### [SELECTED EXCERPT]
....................
Anomaly detection with parametrized quantum circuits

With this example we want to study the quantum version of a classic machine learning algorithm known as anomaly detection.

Background

In classical machine learning, anomaly detection is implemented with an artificial neural network architecture called autoencoder. In quantum machine learning, the autoencoder is realised using parametrized quantum circuits.The proposed algorithm is not meant to outperform the classical counterpart on classical data. This example aims to demonstrate that it is possible to use quantum variational algorithms for anomaly detection with possible future advantages in the analysis of quantum data. In the next two sections a short introductions about anomaly detection algorithms and paametrized quantum circuits are reported.

Anomaly detection

Anomaly detection is a classification algorithm that allows to identify anomalous data. The advantage in using this machine learning technique is that only standard data are required for the training. To achieve this it's necessary to train a particular artificial neural network (ANN) architecture called autoencoder. An autoencoder is composed of two main parts: encoder and decoder. The encoder compresses initial data down to a small dimension (called latent dimension). The decoder inverts the process to reconstruct the original data from the compressed one. The parameters of the neural network are trained in order to minimise the difference between the initial and reconstructed data. The loss function (also called reconstruction loss) is therefore a measure of how accurately the reconstructed data resembles the original.

For anomaly detection, the autoencoder is trained only on data samples belonging to the standard class. When the trained model is applied to new samples we expect the loss function to have different values for standard and anomalous data. By choosing a threshold value for the loss function it is possible to classify an input based on whether its reconstruction loss lands above or below this threshold. The ROC curve (Receiver operating characteristic) indicates the true positive rate and false positive rate as a function of the threshold. This can help to set the threshold value in order to maximize true positive classifications and minimize false positives.

Parametrized quantum circuits

A parametrized quantum circuit (PQC), also known as variational quantum circuits, can be used as the quantum counterpart of classical ANNs. In this kind of circuits the input information is stored in the initial state of the qubits. It can be stored as the phase (phase encoding) or in the states amplitudes (amplitude encoding). The initial state is transformed using rotation gates and entangling gates, usually controlled-not (C-NOT) gates. These gates can be organised in layers, in this circuit architecture one layer is composed of rotation gates (R_x, R_y, R_z) acting on all qubits followed by a series of C-NOT gates coupling neighbouring qubits. The trainable weights are the angles of rotation gates and can be trained using standard backpropagation (implemented with Tensorflow).

A quantum circuit implements a unitary, thus invertible, transformation on the initial state. This represents a great advantage for the autoencoder architecture, as the decoder can be taken as the inverse of the encoder quantum circuit. In order to compress information the encoder circuit has to disentangle and set to zero state a given number of qubits. The loss function is thus taken as the expected measurement values of these qubits. In this way, for the training of the circuit, it is necessary only the encoder.
....................
### [SET PROBLEM]
Reproduce the part of the quantum anomaly detection text above, starting at "Anomaly detection with parametrized" and ending at "as anomaly detection.".

### [SUPPLIED INFORMATION]
....................
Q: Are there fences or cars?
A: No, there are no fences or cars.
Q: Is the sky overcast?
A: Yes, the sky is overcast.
....................
### [WRITTEN REPLY]
Anomaly detection with parametrized quantum circuits

With this example we want to study the quantum version of a classic machine learning algorithm known as anomaly detection.